The invention may be practiced in a wide variety of elevator systems, utilizing known technology, in the light of the teachings of the invention, which are discussed above and below in some further detail.
Other features and advantages will be apparent from the specification and claims and from the accompanying drawings, which illustrate an exemplary embodiment of the invention.
FIG. 1 is a simplified illustration, partially cut away, of one exemplary elevator system in which the present invention may be incorporated in connection with the group controller and the individual elevator car controllers; while
FIG. 2 is a simplified, schematic block diagram of an, exemplary ring communication system for elevator group control, which alternatively be employed in connection with the elevator car elements of the system of FIG. 1, and in which the invention may be implemented in connection with the advanced dispatcher subsystem (ADSS) and the cars' individual operational control subsystems (OCSS) and their related subsystems.
FIG. 3 illustrates as simplified, summarized, flow chart diagram of the exemplary methodology of the invention used for deriving more accurate prediction values, combining both daily and weekly historic prediction factors based on data which has been evaluated for its "certainty," which prediction values can then be used in conjunction with an appropriate car assignment scheme to improve elevator system performance.

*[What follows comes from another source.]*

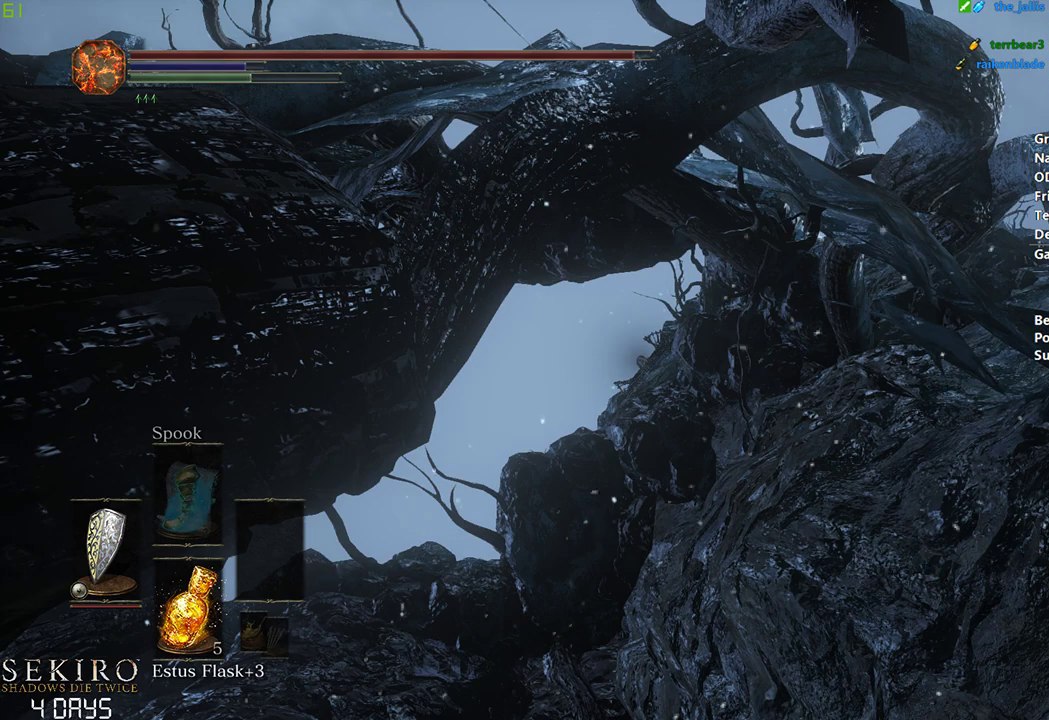
{"buttons": ["B"], "left_stick": "center", "right_stick": "center", "events": []}
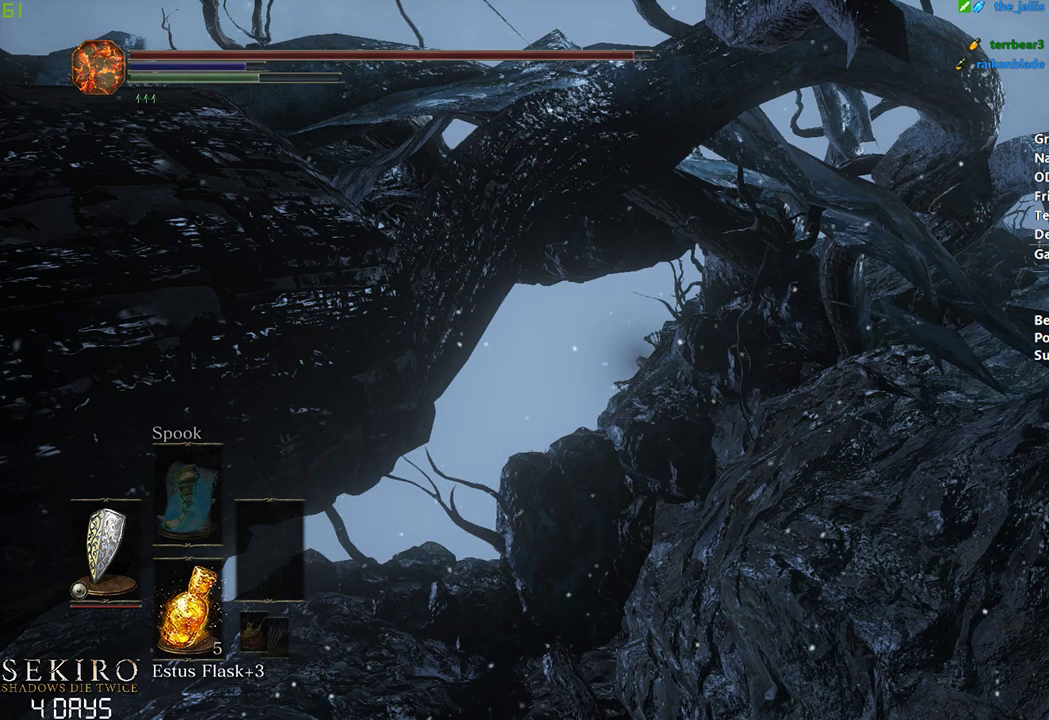
{"buttons": ["B"], "left_stick": "center", "right_stick": "center", "events": []}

Exemplary Elevator Application (FIG. 1)
For the purposes of detailing an exemplary application for the present invention, the disclosures of U.S. Pat. No. 4,363,381 of Bittar entitled "Relative System Response Elevator Car Assignments" (issued Dec. 14, 1982) and Bittar's subsequent U.S. Pat. No. 4,815,568 entitled "Weighted Relative System Response Elevator Car Assignment With Variable Bonuses and Penalties" (issued Mar. 28, 1989), supplemented by U.S. Pat. No. 5,024,295 of Kandasamy Thangavelu entitled "Relative System Response Elevator Dispatcher System Using `Artificial Intelligence` to Vary Bonuses and Penalties," as well as of the commonly owned U.S. Pat. No. 4,330,836 entitled "Elevator Cab Load Measuring System" of Donofrio and Games issued May 18, 1982, are incorporated herein by reference.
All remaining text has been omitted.